Ferguson suggests that the myths surrounding Totem are what continue to shape people’s beliefs about the residence.

“Sometimes we wonder if it’s a bit of a self-fulfilling prophecy, like someone from the year before says, ‘Oh, you’re living in Totem, it’s such a party residence, if you wanted it to be quiet you should live in Vanier, if you want it to be loud or party you should live in Totem.’”

UBC psychology professor and Canada Research Chair of Social Psychology Toni Schmader agrees that this is a legitimate explanation of this phenomenon, and offers a more detailed explanation for why Totem’s reputation might carry some weight.

“On one hand, you create a self-selecting sample. Students who want to party in residence will put down the residence with the reputation for partying as their first preference when applying to residence…you will also have students facing normative pressures…so that students who don’t normally party may feel like they have to live up to an expectation.”

Whether or not Totem’s reputation is grounded in fact, it remains acknowledged both by students and Residence Life staff. And despite UBC’s best efforts to dismiss this myth, Drunen’s claim that Vanier RAs were told to direct rowdy parties to Totem suggests that the expectations surrounding Totem have influenced the attitudes of even UBC Residence Life staff, whether based in policy or not.

Taking into consideration the conclusions of psychology experiments which show how expectations shape behavior, it seems the UBC Housing will be hard-pressed to find a way to repress this myth without first addressing underlying perceptions inherent in its own system. As long as both students and Residence Life staff are aware of this reputation and believe it to have some validity, students will be influenced to behave in a manner that perpetuates Totem’s reputation.

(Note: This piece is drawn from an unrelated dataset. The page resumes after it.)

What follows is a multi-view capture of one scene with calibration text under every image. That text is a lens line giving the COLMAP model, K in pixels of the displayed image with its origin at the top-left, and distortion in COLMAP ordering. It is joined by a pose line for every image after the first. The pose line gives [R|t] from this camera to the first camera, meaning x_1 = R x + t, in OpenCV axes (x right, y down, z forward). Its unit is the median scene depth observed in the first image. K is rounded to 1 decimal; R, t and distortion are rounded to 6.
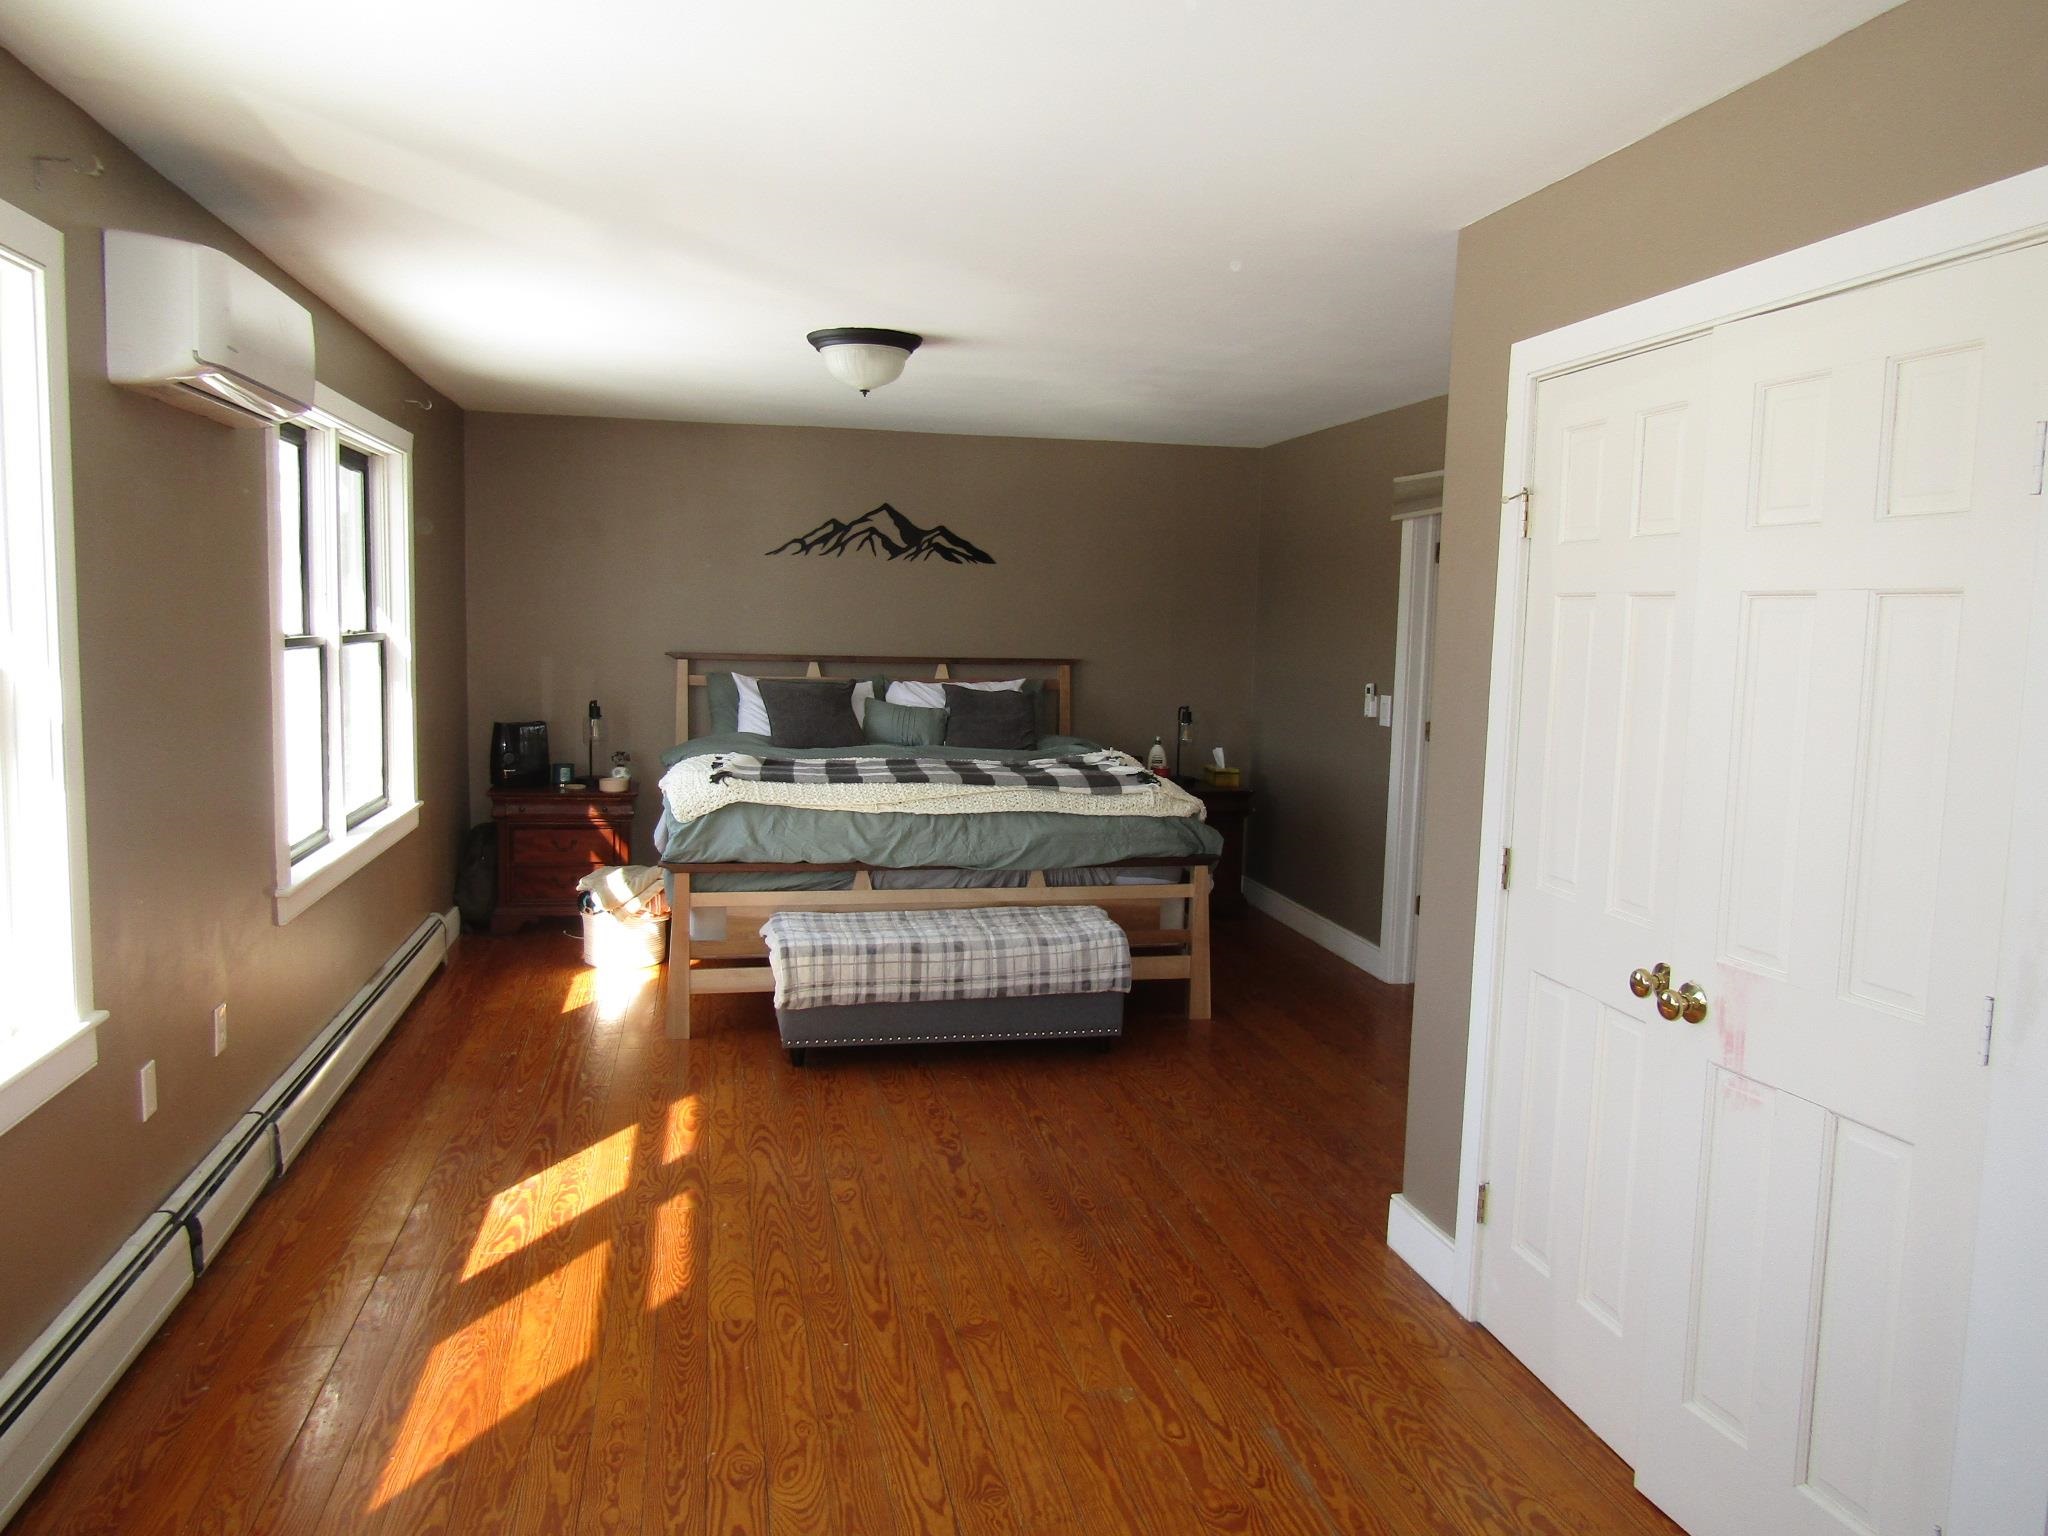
lens RADIAL K [[1456.5, 0, 1027.3], [0, 1456.5, 771.5], [0, 0, 1]] dist [-0.022917, 0.018466]
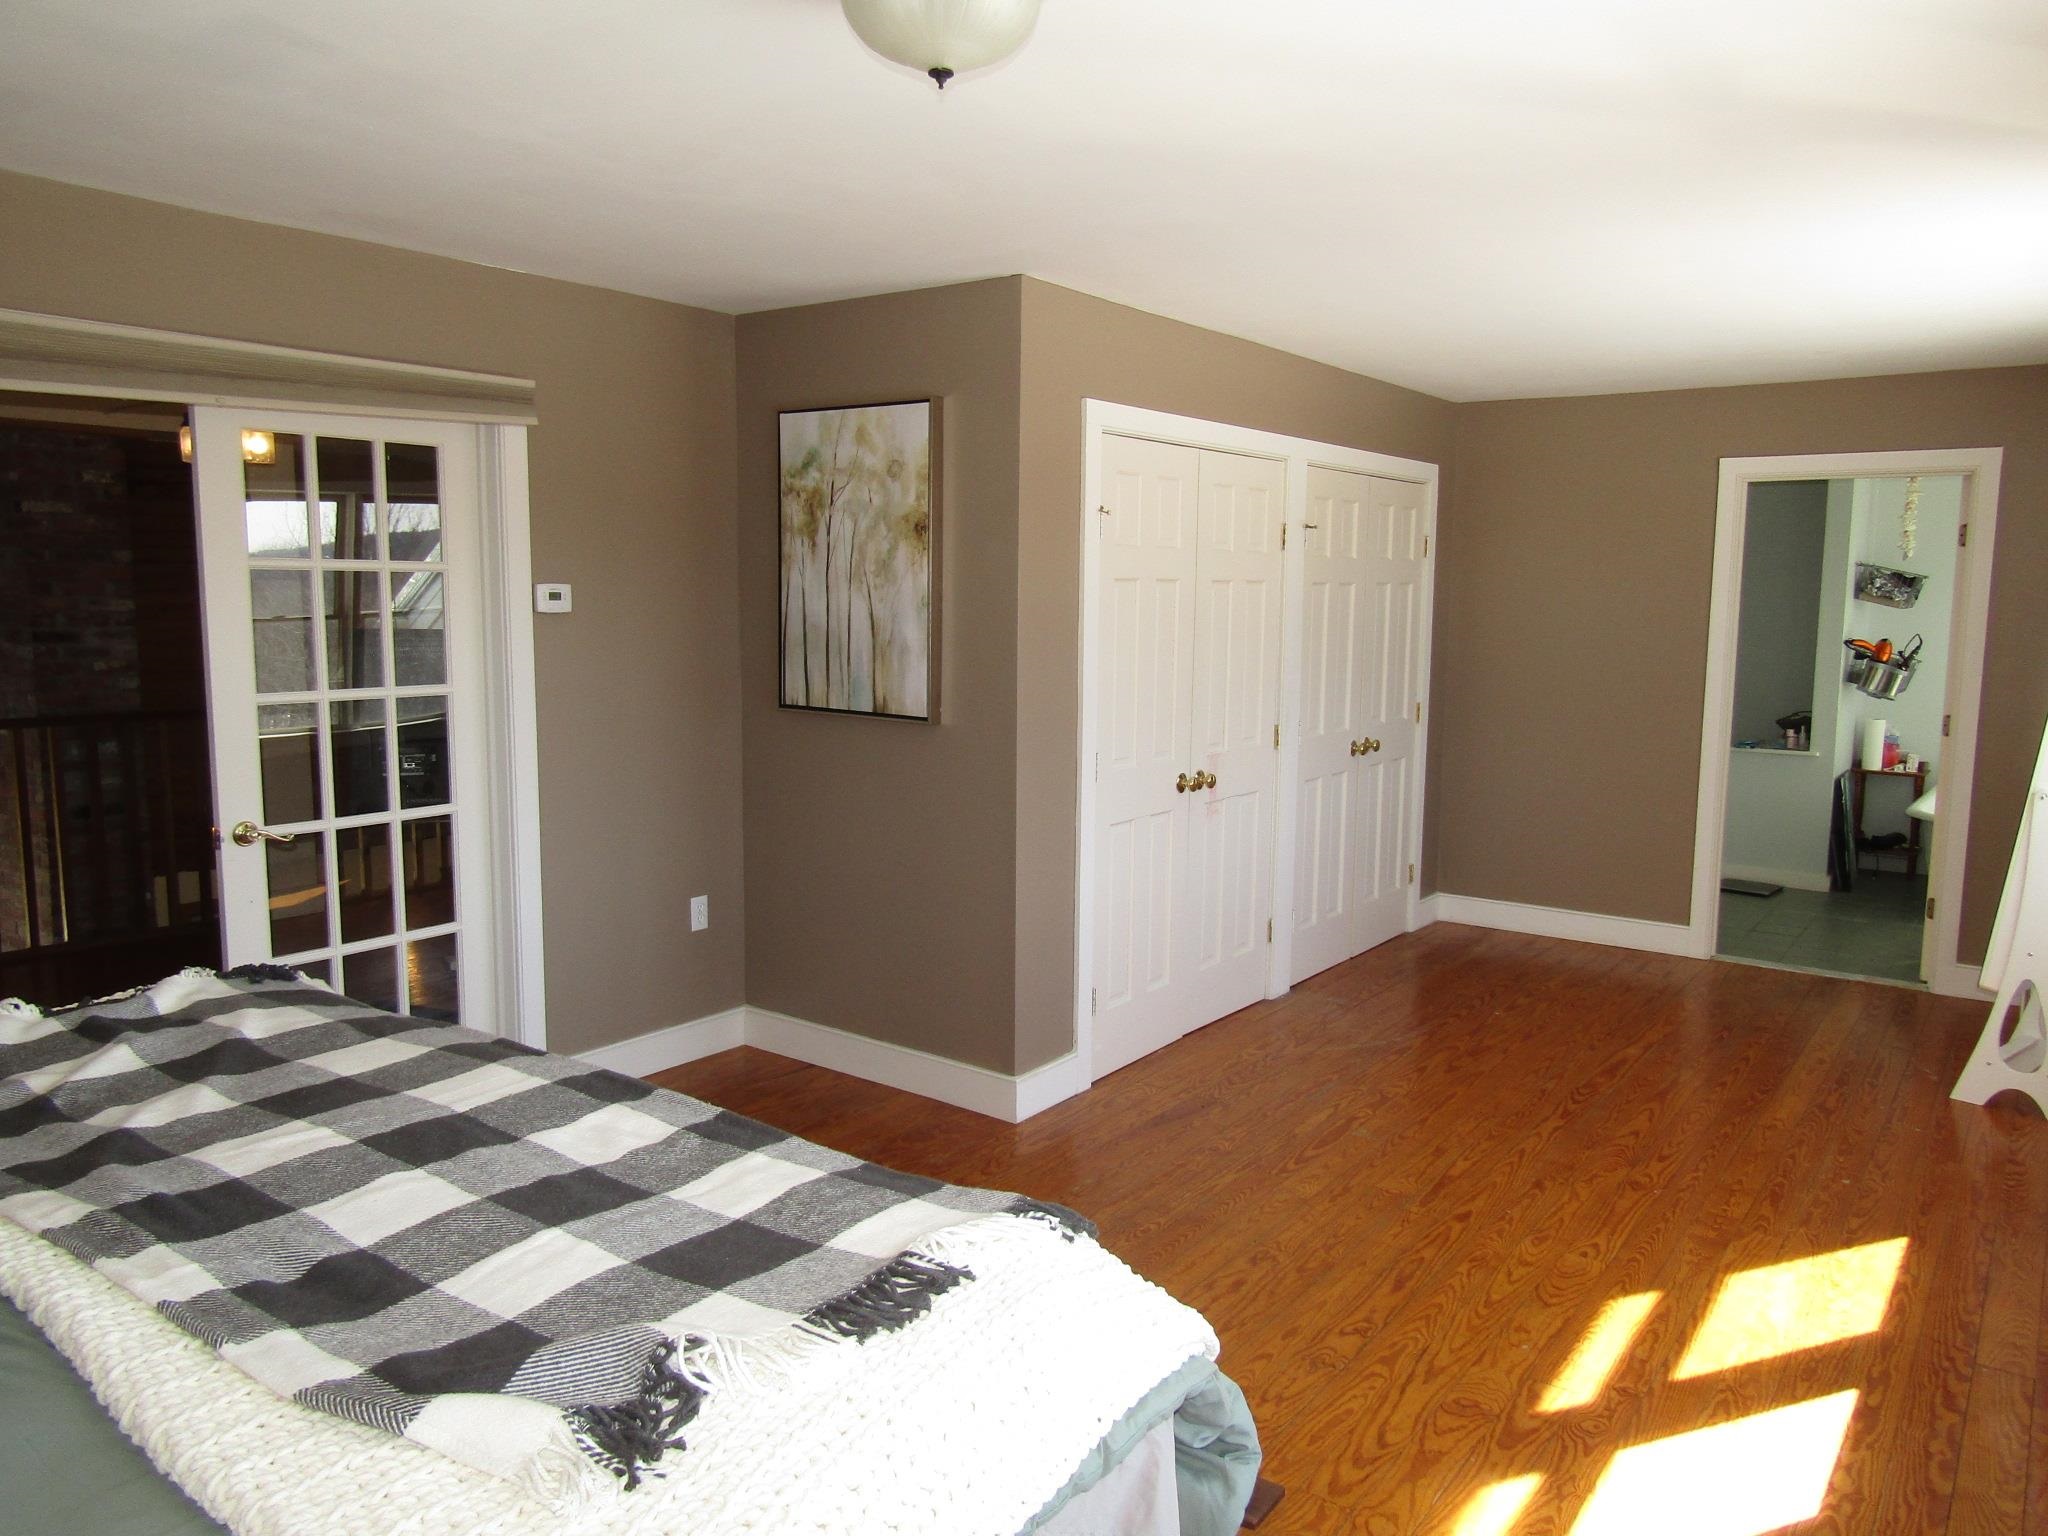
lens RADIAL K [[1456.5, 0, 1023.6], [0, 1456.5, 765.8], [0, 0, 1]] dist [-0.022917, 0.018466]
pose [[-0.662100, -0.128489, 0.738318, -0.647898], [0.054753, 0.974266, 0.218652, -0.237016], [-0.747412, 0.185195, -0.638026, 1.845912]]
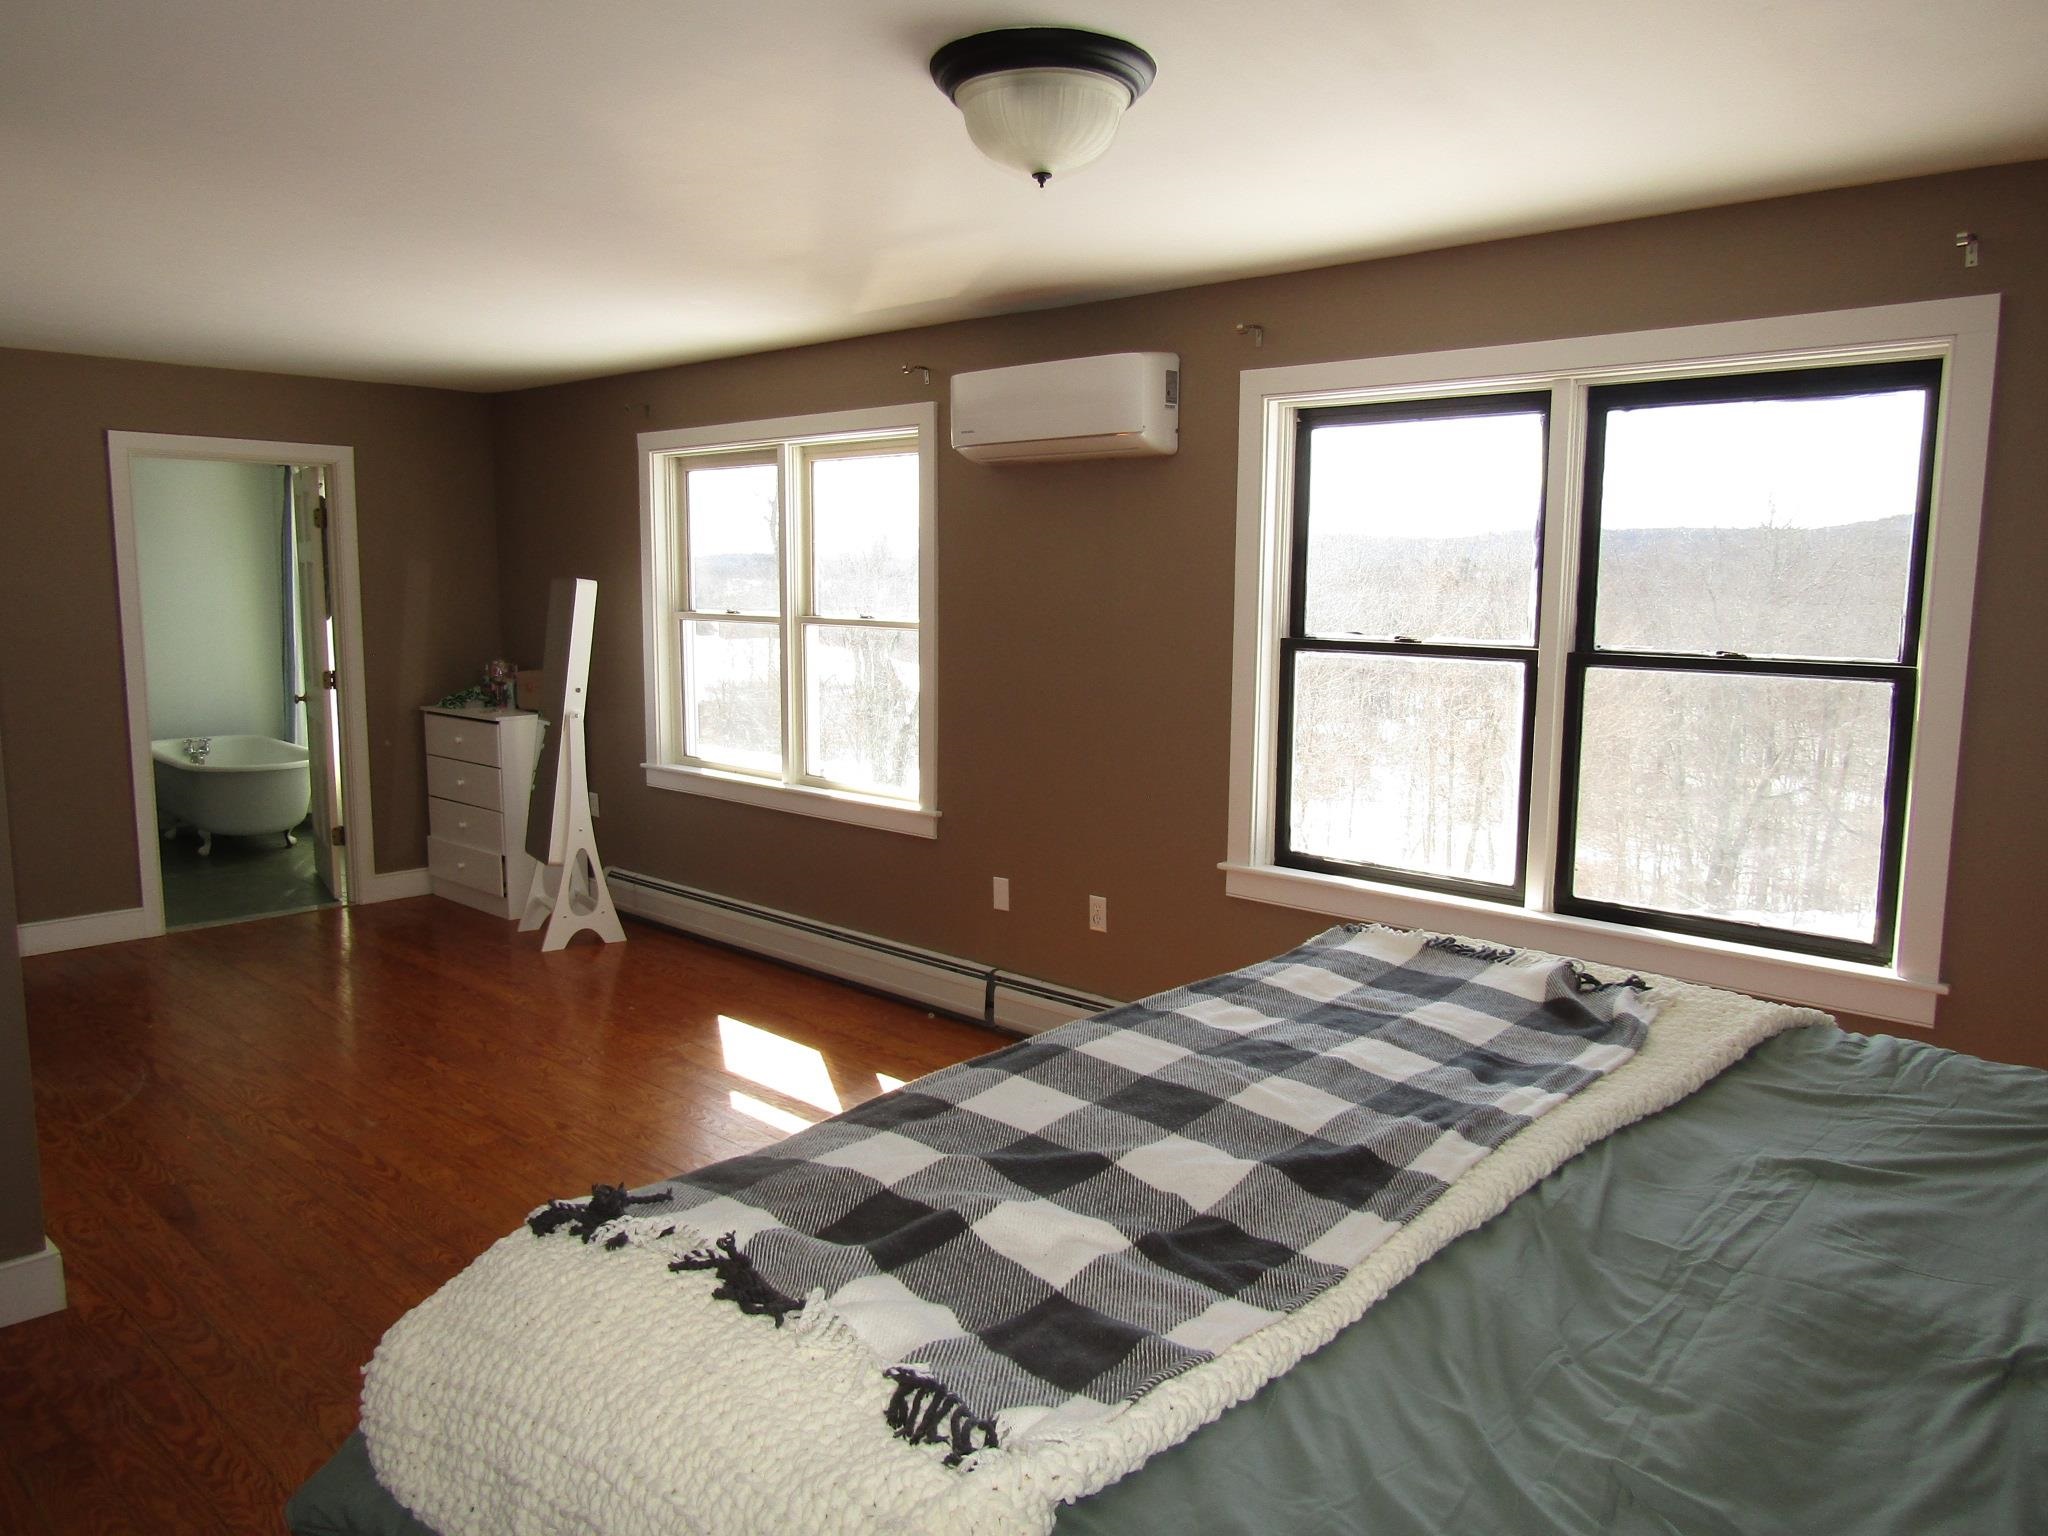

How do labels influence our behaviour?

From 1968 to 1971, Iowan elementary school teacher Jane Elliot conducted a series of psychological exercises on her pupils to impress upon them the injustice of racial discrimination. Placing the brown-eyed students at a disadvantaged position in the class, Elliot stated that these students were inferior to blue-eyed students, who were more academically competent, well-mannered and capable of success.

Within a day, the effects of these labels became visible both in the students’ physical appearance and academic performance. Brown-eyed students began to look increasingly disheveled. Arithmetic scores and vocabulary scores showed that the blue-eyed students were performing both above the average and above their own previously measured capabilities. Test scores also revealed that the previously measured aptitudes of the brown-eyed children had deteriorated within a day of starting the experiment.

Elliot later reversed the roles of the children, placing blue-eyed children in the disadvantaged position, and found again that the children’s performance levels correlated with the labels and expectations set about them. The conclusion was that setting expectations about a group of individuals does influence change in their behavior.

Expectations also play a part

In 1978 Snyder and Swann conducted a study that demonstrated how expectations can create self-fulfilling prophecies in people’s behavior. When participants were led to believe that they would be interacting with an extrovert, they tended to ask that person different kinds of questions that made him or her come off looking more extroverted than they actually were.

Their findings could partially explain the mythology surrounding Totem. When a person learns you live in a residence with a reputation for partying, they might ask you more questions about your social life. As a result, you end up discussing your partying experiences, reinforcing the reputation of the residence. If that same person learns you live in a residence without that reputation, they might ask more questions about your academic pursuits instead.